The butterfly in your photo is a painted lady, not a monarch. But please do plant milkweeds to encourage monarchs! They need our help right now. (Gail and Bob Morris)This advice still stands: If you are trying to attract Monarch, be sure to plant milkweeds,* the monarch's larval host plants. (Check the Monarch Watch Butterfly Gardening page for larval host plants by butterfly and by plant.)
This Painted Lady
on the wall only caught my attention because my gaze was at stroller height. Sunning itself on the western side of Greenwich Street at Horatio, I am sure it has seen and heard the neighborhood's goings-on. There are few places to create significant butterfly habitat on Greenwich. There are no front yard setbacks but there are street tree beds. If enough tree beds were planted with appropriate species, Greenwich and other city streets could serve as butterfly corridors and patches. Interested in the butterfly corridors concept? Read about the Green Hairstreak Butterfly Corridor in San Francisco.
|Garden Maker: Butterfly Habitat image courtesy of Branch|
So you want to create butterfly habitat? A good place to start is with Branch's Garden Maker: Butterfly Habitat kit.
Effortlessly create a magnificent butterfly habitat garden with this handy and attractively-packaged organic seed collection. It's the perfect way to bring beautiful and purposeful flowers to your landscape.The kit includes eight types of seeds: Black-Eyed Susan, Borage, Butterfly Weed, Cosmos, Hollyhock, Mexican Sunflower, Purple Coneflower, and Zinna.

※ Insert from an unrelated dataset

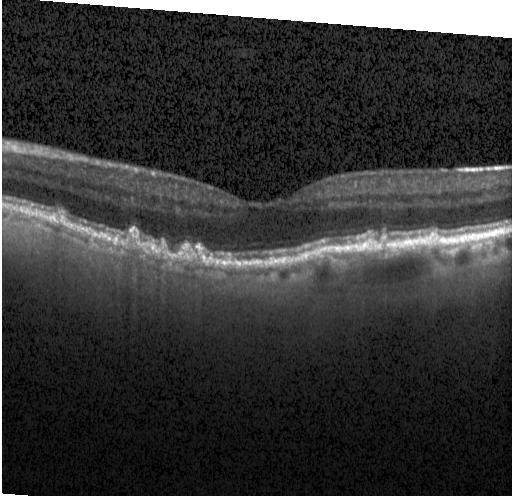

Diagnosis: multiple drusen.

Two things of note. One, About.com Insects Guide Debbie Hadley offers the following information on the Painted Lady diet:
The adult Painted Lady nectars on many plants, especially the composite flowers of the Asteraceae plant family. Favored nectar sources include thistle, aster, cosmos, blazing star, ironweed, and joe-pye weed. Painted Lady caterpillars feed on a variety of host plants, particularly thistle, mallow, and hollyhock.Two, a word of advice from Trees NY about planting perennials in street tree beds:
Plant only when the tree in the pit is well established. The tree should be at least 6” DBH (6 inches in diameter, measured at breast height – about 41/2 feet from the ground). These long-lived plants have extensive root systems that will compete for water with newly planted trees.* I am currently reading Tree by David Suzuki and Wayne Grady, the biography of a Douglas-fir near David Suzuki's beach cottage. I mention the book because in the section titled "Trees Fight Back" the authors write about the chemical compounds produced by plants "to enhance growth and others, called secondary compounds, that have more to do with defending the tree from invading enemies." The monarch's larval host plant, the milkweed, contains a secondary compound, "a terpene that is toxic to birds, which is why monarch butterfly larvae gorge on them; the ingested molecules act to diminish bird predation of the insect" (116).